The conclusion such children arrive at regarding inherent worth is a completely logical conclusion, based on the attitude his or her caregivers consistently display in regards to feelings. This rational, yet unconscious conclusion that the child arrives at is what is referred to as a distorted core belief. It is distorted because, although it is a relative truth, given the child’s current environment (in his family, his feelings really are viewed and treated as devoid of inherent value), it is not the broader reality.
Such fundamental, underlying conclusions are arrived at relatively quickly for use in getting started at navigating life. They get filed away and never questioned again. Future beliefs, or knowledge, will be layered over this and directly influenced by it — which means all of those conclusions have the potential to end up distorted as well.
Second Disastrous Result
The child stops volunteering emotional intimacy (emotional honesty) to his or her caregivers, as well as to others.
This will continue throughout the child’s entire life. The child will live his or her whole life in total solitude with his or her authentic emotions. He or she will keep them safely private and out of reach from family, best friends, girlfriends, spouses, lovers, and children. This will translate into severe intimacy deficiency, cold marriages, inability to feel empathy, lies, secrets, double lives, a fierce unwillingness to even consider seeking out help from others (his parents’ attitudes taught him this only leads to rejection of feelings, embarrassment, humiliation, and shame).
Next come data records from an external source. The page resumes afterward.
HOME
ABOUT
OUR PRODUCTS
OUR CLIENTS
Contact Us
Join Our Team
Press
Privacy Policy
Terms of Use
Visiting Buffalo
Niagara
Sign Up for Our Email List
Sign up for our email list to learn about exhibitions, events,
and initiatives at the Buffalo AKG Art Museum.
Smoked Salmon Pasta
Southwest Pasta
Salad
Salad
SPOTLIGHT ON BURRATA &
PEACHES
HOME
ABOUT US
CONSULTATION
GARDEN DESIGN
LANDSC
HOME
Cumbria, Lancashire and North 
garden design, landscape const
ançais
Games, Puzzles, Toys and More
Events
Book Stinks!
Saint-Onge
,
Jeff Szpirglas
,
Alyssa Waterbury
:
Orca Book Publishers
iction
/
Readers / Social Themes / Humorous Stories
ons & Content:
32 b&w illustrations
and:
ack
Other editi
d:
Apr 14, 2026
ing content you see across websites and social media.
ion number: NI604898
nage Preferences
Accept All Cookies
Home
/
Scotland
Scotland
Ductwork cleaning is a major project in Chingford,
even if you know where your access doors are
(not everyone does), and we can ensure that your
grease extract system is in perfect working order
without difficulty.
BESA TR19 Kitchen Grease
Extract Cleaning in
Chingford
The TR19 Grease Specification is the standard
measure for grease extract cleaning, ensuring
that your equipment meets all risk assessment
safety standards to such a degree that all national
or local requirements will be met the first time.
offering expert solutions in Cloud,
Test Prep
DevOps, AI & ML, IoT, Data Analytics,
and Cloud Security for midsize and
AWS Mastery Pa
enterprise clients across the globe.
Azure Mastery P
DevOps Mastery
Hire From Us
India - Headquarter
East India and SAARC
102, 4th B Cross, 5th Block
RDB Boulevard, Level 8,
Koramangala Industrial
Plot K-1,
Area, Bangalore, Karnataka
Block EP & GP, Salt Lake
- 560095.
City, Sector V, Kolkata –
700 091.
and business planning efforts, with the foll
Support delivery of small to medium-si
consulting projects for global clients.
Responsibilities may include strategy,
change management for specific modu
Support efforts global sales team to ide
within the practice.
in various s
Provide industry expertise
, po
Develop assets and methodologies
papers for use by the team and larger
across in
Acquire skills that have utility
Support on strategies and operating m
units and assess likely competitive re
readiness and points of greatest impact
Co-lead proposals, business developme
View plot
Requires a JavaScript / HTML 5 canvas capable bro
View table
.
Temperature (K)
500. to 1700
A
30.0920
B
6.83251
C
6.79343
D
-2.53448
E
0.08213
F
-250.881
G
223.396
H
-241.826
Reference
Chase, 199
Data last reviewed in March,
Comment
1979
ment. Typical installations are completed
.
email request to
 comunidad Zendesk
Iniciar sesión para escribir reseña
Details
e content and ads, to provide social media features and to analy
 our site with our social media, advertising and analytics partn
This is also where the personality-disorder part of the disorder comes in. Instead of feeling comfortable enough to allow their true personalities to show (which is really just another way of saying that you are open and comfortable with your feelings), and therefore mature, those with Borderline Personality Disorder keep them hidden, and instead try to give everybody a superficial version of themselves, which they believe will be more readily embraced. (This is in fact the explanation for the ‘mirroring’, or ‘chameleon’, feature of the disorder sometimes talked about. Because they perceive feelings as shameful, which is something inseparable from one’s identity, folks with the disorder instead observe the personality traits of other people who they consider to be well-liked and accepted. They then ‘borrow’ aspects of these persons’ personalities in an attempt to improve their own odds of greater acceptance and admiration.)
All of the naturally-occurring effects which sprout directly from the unhealthy, underlying misperceptions about the very nature of feelings and whether their value is an inherent quality or not, are what is known as Borderline Personality Disorder.